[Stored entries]
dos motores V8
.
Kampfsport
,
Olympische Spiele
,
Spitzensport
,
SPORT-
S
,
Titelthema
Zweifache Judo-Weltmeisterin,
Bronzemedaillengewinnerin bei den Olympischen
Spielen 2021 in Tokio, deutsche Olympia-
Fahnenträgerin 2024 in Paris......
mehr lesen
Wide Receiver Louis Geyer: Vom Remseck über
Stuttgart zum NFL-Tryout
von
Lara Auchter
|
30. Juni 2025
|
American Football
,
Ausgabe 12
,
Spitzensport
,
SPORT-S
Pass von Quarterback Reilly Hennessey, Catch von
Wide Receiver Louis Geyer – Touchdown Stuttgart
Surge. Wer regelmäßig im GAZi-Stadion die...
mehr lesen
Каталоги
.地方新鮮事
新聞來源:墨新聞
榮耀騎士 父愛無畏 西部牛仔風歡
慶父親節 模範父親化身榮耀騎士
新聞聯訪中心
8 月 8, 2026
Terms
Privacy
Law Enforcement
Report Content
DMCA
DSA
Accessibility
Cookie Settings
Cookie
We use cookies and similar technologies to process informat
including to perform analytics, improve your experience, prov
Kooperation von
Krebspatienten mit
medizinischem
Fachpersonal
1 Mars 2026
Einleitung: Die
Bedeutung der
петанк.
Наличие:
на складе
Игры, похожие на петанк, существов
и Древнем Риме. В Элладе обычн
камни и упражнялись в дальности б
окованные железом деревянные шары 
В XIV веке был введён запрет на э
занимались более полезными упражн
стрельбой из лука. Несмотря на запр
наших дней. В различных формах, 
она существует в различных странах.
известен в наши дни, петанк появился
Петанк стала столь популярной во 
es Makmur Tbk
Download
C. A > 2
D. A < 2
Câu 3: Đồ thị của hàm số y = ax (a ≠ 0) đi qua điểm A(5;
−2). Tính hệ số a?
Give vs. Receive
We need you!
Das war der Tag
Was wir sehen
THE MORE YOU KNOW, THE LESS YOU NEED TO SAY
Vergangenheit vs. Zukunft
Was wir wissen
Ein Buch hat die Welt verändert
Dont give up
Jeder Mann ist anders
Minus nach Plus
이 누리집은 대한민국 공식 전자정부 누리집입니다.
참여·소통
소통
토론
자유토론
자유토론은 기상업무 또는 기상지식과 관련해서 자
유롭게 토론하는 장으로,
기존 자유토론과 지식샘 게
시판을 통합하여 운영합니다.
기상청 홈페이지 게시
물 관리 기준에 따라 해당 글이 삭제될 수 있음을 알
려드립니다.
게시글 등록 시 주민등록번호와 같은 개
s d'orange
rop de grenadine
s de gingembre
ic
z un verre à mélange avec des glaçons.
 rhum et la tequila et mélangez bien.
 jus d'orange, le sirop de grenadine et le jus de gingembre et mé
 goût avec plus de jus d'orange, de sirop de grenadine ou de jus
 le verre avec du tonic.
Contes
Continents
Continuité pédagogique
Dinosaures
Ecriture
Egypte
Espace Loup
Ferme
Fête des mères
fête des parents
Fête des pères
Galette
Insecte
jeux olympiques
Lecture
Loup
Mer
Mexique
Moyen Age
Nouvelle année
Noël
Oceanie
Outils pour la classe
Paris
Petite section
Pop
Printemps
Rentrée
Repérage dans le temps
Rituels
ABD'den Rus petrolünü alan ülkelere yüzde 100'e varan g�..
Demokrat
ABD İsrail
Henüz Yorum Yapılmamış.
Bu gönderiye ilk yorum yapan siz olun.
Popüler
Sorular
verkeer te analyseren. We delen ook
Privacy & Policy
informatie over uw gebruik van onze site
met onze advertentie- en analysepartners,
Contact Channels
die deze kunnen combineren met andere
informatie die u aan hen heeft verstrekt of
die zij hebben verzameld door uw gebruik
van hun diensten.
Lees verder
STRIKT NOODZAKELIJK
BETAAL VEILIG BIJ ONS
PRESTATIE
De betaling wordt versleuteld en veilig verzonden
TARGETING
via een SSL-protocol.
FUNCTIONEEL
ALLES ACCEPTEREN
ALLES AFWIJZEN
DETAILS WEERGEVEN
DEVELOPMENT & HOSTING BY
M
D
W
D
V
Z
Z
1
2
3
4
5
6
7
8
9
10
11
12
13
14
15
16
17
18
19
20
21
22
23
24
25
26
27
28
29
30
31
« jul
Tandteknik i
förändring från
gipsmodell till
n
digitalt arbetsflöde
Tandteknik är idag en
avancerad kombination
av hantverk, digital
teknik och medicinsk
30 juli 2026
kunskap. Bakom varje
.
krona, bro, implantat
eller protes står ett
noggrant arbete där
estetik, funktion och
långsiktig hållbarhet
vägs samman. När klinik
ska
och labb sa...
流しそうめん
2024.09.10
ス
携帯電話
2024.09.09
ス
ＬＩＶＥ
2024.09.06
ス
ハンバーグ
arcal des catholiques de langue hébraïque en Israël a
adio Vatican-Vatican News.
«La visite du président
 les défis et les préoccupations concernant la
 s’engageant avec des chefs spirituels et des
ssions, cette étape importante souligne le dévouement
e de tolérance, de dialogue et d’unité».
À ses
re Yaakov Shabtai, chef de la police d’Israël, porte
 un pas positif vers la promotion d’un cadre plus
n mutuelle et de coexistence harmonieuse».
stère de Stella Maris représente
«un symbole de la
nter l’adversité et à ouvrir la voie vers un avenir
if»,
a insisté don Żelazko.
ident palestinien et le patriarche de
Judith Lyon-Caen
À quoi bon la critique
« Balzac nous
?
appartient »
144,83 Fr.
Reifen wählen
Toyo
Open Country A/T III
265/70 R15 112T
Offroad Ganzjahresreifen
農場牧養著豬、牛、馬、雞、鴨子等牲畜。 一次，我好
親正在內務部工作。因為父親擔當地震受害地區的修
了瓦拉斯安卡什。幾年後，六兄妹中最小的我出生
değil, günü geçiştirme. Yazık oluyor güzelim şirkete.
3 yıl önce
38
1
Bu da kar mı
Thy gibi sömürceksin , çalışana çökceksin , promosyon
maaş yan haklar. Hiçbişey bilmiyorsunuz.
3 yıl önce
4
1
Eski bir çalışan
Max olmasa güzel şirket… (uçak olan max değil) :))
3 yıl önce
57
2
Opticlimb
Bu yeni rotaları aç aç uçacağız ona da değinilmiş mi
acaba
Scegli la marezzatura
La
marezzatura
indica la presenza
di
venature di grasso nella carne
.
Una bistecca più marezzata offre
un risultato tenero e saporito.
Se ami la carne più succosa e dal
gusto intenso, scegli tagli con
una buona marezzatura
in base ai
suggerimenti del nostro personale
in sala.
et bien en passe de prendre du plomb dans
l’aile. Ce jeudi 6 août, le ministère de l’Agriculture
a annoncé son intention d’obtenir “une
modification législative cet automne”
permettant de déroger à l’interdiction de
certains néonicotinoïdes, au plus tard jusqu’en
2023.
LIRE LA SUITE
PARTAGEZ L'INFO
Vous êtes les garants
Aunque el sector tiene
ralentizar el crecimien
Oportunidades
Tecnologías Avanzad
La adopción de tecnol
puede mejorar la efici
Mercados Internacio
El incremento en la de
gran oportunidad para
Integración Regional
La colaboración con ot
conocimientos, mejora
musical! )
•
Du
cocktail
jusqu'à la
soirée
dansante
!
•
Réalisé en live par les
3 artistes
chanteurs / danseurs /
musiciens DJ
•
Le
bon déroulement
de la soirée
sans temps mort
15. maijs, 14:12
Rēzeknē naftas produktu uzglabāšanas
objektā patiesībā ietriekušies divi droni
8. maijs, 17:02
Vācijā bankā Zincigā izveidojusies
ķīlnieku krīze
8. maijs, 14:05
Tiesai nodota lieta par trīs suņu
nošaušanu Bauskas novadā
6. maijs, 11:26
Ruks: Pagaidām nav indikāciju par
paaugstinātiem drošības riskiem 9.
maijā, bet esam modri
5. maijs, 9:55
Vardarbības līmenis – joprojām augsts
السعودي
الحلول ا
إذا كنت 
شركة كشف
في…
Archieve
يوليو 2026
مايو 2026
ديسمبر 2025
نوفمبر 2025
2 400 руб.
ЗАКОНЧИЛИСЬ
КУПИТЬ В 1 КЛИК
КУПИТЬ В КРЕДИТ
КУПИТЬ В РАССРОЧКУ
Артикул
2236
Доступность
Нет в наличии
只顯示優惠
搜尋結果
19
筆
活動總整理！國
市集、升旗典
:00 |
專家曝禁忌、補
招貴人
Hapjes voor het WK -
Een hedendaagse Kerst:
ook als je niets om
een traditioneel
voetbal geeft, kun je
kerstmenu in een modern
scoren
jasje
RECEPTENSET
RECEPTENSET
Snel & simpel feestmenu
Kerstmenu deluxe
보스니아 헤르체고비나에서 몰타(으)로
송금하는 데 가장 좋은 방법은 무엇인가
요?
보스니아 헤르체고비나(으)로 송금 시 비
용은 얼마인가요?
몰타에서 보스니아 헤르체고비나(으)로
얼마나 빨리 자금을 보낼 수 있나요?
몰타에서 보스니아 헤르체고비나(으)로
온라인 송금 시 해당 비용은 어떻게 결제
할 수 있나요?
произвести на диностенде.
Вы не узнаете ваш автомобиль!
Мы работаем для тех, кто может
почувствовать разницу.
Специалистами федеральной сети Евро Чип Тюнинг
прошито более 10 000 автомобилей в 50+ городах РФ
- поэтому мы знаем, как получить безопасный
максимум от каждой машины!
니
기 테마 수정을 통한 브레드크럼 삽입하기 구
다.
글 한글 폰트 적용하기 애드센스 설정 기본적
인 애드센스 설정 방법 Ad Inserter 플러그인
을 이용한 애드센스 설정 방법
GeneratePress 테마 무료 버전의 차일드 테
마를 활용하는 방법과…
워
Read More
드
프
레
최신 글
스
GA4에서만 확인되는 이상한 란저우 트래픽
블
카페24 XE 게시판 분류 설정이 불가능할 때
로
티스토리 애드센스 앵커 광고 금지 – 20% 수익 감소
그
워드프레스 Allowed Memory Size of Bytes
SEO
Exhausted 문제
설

▸ Assigned task: A single number, please: the count of lines above that contain the string "bien".

▸ Exercise solution: 2